The Anthropology team went to The Sweetwater Secondary School with Nancy from the from the Community Development Office, to carry out some interviews. Jocelyn spoke with a teacher and four children, and David spoke with Deputy Principal David Muchemi, a couple of teachers and four children. One observation they made was that although the school had books which the children used for reading, there was no sizeable bookshelf on which to store and display them.

Two of the children interviewed had uncles working at Ol Pejeta, so they already knew quite a lot about the reserve and its aims and activities, and about animal conservation.

The Education team remained based in camp today working together with the Video team on the DVD combined project, planning characters, effects and storyboards.

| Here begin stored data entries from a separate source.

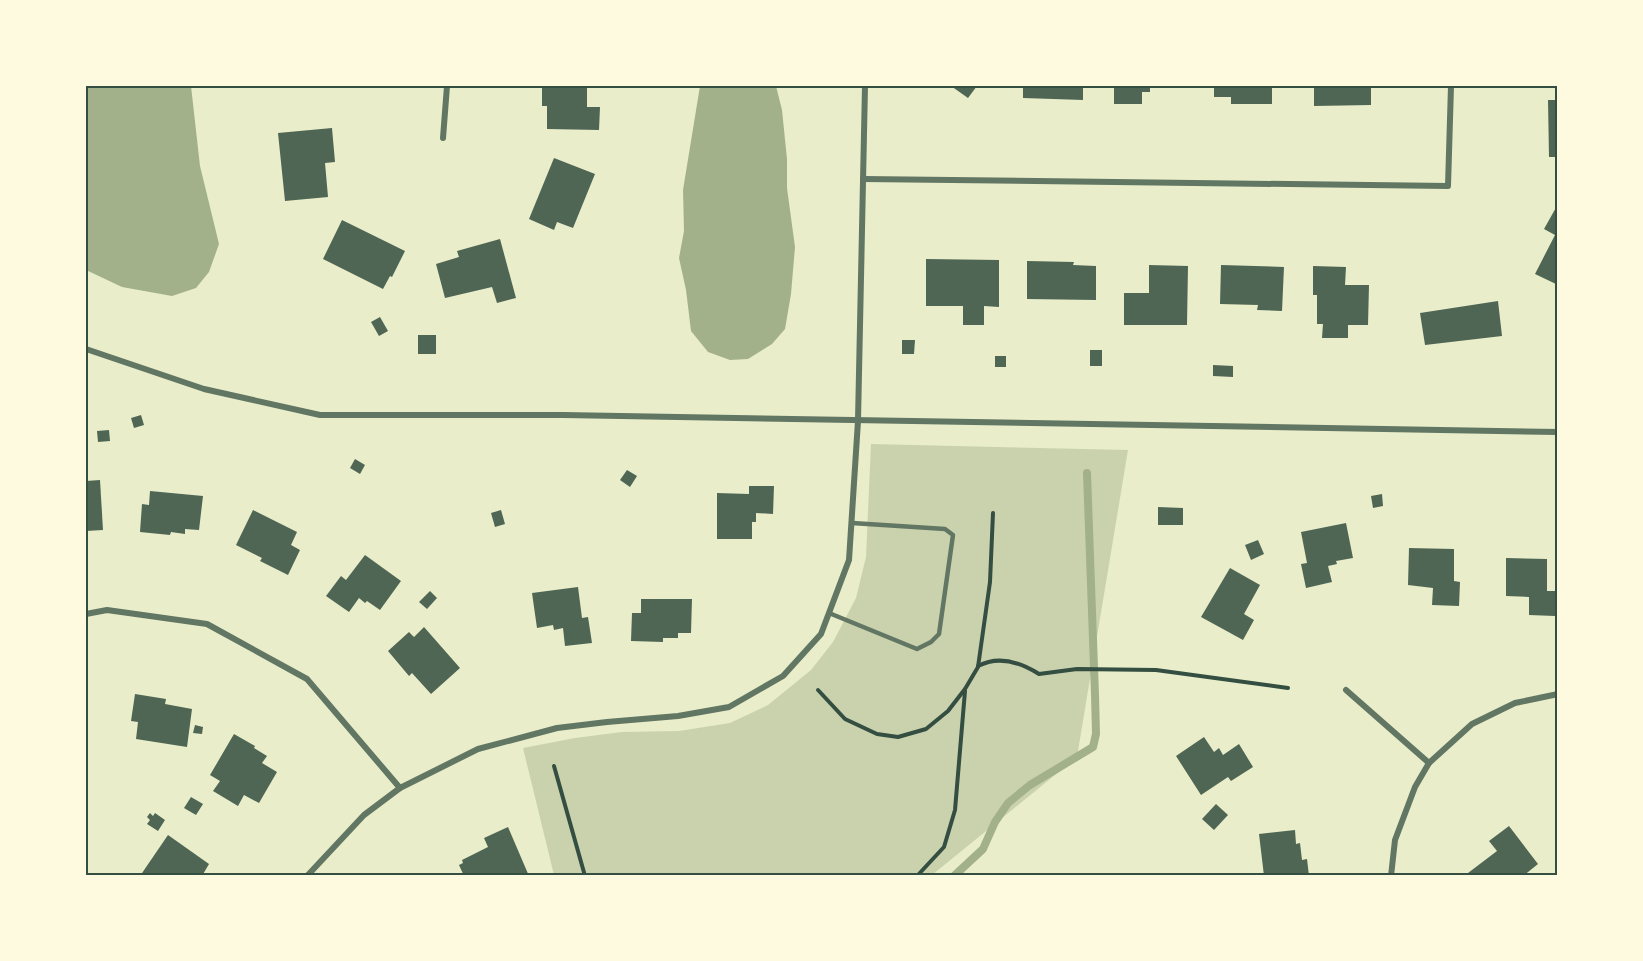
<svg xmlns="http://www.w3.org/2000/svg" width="1643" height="961" font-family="Inter,sans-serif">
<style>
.green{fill:#cad2ad}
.water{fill:#a3b18a}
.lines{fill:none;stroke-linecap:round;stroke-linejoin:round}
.stream{stroke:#a3b18a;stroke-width:8}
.building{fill:#4f6655}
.path{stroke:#344e41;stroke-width:4}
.service{stroke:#617663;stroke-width:4.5}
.minor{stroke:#617663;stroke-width:6}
.neatline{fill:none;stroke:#344e41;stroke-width:2}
</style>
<rect width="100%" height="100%" fill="#e9edc9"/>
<polygon class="green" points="871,444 1128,450 1077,757 932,875 554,875 523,748 575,738 622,732 679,731 730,723 768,705 811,670 833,642 856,598 866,557"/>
<g class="water">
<polygon points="86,86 191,86 200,166 219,244 209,272 196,288 172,296 122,287 86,270"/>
<polygon points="700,86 776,86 782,110 787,159 787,188 795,247 791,294 785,329 772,344 748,359 730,360 708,352 691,331 686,290 679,258 684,231 683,190"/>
</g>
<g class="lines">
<polyline class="stream" points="954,876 983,849 995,822 1008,803 1030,785 1093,747 1096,734 1095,695 1087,473"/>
</g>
<g class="building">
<polygon points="542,86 587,86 587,107 600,107 599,130 547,129 547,106 542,106"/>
<polygon points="951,86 977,86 968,98"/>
<polygon points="1023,86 1083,86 1083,100 1023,98"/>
<polygon points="1114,86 1150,86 1150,92 1142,92 1142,104 1114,104"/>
<polygon points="1214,86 1272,86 1272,104 1231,104 1231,97 1214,97"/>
<polygon points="1314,86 1371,86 1371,105 1314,106"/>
<polygon points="1548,100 1558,100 1558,157 1549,157"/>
<polygon points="332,128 335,162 325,163 328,197 285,201 278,133"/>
<polygon points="554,158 595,174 573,228 557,222 554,230 529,219"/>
<polygon points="1558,204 1558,285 1535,274 1555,235 1544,229"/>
<polygon points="342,220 405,251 392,277 390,276 383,289 323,259"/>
<polygon points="500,239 516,298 497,303 492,287 445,298 436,264 459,257 457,251"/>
<polygon points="926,259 999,260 999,307 984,306 984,325 963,325 963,306 926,306"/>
<polygon points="1027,261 1074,262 1073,265 1096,266 1096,300 1027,299"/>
<polygon points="1149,265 1188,266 1187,325 1124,325 1124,293 1149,293"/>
<polygon points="1221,265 1284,267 1282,311 1257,310 1258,305 1220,304"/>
<polygon points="1313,266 1346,267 1345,285 1369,285 1368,325 1348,325 1348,338 1322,338 1323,324 1317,324 1317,295 1313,295"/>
<polygon points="1498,301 1502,336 1425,345 1420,313"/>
<polygon points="380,317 388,331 379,336 371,322"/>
<rect x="418" y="335" width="18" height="19"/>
<polygon points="902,340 915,340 914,354 902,354"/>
<rect x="1090" y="350" width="12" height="16"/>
<rect x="995" y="356" width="11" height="11"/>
<polygon points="1213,365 1233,366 1233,377 1213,376"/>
<polygon points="141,415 144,425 134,428 131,418"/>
<polygon points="109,430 110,441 98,442 97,431"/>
<polygon points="355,459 365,465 360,474 350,468"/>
<polygon points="627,470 637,476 630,487 620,480"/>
<polygon points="100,480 103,530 86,531 86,481"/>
<polygon points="749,486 774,486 773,514 756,513 756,522 752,522 752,539 717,539 717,493 749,494"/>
<polygon points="150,491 203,496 199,530 185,529 185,534 171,532 170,535 140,532 142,504 149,505"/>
<polygon points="1382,494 1383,506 1373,508 1371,496"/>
<polygon points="1158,507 1183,508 1183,525 1158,525"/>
<polygon points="253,510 297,532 291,545 300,550 288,575 260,561 262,558 236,545"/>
<polygon points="501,510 505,524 495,527 491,513"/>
<polygon points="1346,523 1353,558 1336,561 1337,564 1328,566 1332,582 1306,588 1301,564 1307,563 1301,532"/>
<polygon points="1258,540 1264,554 1251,560 1245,545"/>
<polygon points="1409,548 1454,549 1454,581 1460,582 1459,606 1432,605 1433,588 1408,585"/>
<polygon points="365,555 401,581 380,610 367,601 365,603 359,598 349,612 326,596 341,576 346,580"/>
<polygon points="1506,558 1547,559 1547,591 1556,591 1555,616 1529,615 1529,597 1506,596"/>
<polygon points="1230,568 1260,585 1244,614 1254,620 1243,640 1201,617"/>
<polygon points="578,587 582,618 588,617 592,643 565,646 563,628 554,630 553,625 537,628 532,593"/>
<polygon points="430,591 437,598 427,609 419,602"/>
<polygon points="641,599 692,599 691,633 678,633 678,638 663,638 663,642 631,641 632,613 641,613"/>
<polygon points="424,627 460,668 431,694 412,673 409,676 388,651 409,632 414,637"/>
<polygon points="135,694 166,699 165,704 192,709 187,747 136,739 138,722 131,721"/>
<polygon points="195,725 203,727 202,734 193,733"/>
<polygon points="234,734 255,746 254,748 267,756 262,763 277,772 259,803 244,795 238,806 213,791 220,781 210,775"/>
<polygon points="1204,737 1214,752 1219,748 1223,755 1239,744 1253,767 1231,781 1228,777 1201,795 1176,756"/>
<polygon points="191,797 203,804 196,815 184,808"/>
<polygon points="1216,804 1228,815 1214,830 1202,819"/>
<polygon points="150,813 153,816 155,813 165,820 158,831 147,824 150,820 147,817"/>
<polygon points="1509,826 1538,864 1523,876 1470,876 1468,873 1497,851 1489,841"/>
<polygon points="508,827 529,876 464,876 459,865 463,863 462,860 488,847 484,838"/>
<polygon points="1295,830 1296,844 1300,843 1302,860 1307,859 1309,876 1264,876 1259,834"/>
<polygon points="168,835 209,864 202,876 140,876"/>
</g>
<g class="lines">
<g class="path">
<path d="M 978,666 C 999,655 1020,662 1039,674 L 1077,669 L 1156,670 L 1288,688"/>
<polyline points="818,690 845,719 877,734 898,737 926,729 948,711 965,689 978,667 990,582 993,513"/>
<polyline points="554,766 585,876"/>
<polyline points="917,876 944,847 955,810 965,691"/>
</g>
<polyline class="service" points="829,613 917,649 931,642 939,634 953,535 945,529 852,523"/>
<g class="minor">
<polyline points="443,138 447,86"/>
<polyline points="863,179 1448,186 1451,86"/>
<polyline points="86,349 204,389 320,415 563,415 1558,432"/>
<polyline points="86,614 107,610 207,624 307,679 400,788"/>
<polyline points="1346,690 1429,763"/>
<polyline points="307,876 364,815 400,788 478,749 557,728 607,722 678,716 729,707 783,676 821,634 849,560 858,421 865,86"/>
<polyline points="1391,876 1395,840 1415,787 1429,763 1472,724 1515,703 1558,694"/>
</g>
</g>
<rect width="1643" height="961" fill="none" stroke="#fefae0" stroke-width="174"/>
<rect x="87" y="87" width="1469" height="787" class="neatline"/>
</svg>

Me? I remained in camp for a change, in the cool darkness of the Somali banda working with the Geek team, catching up with the blogs, and with Luke’s help, optimising my RAW image photos.

As a personal observation, it seemed kind of odd to me, here I was in Africa in the middle of a British Summer with the Kenyans shivering because it is their Winter, a key member of a team of amazing young media students and experts out in the bush filming, and me sitting in the shade of the Somali banda with the heat of fierce sunshine outside, among a hugely talented team of geeks intensely tapping away on their laptops oblivious to the rivers of power cables around their feet. Me, a non-geek sitting on a cushioned rattan armchair, water bottle by my left leg and Macbook cradled in my lap, my body being used like an exercise runway for the colony of tiny non-biting brown ants also sharing the banda. My creative thoughts paused as an image of a cold, long, gin and tonic with ice and lime, flashed though my brain. Heaven.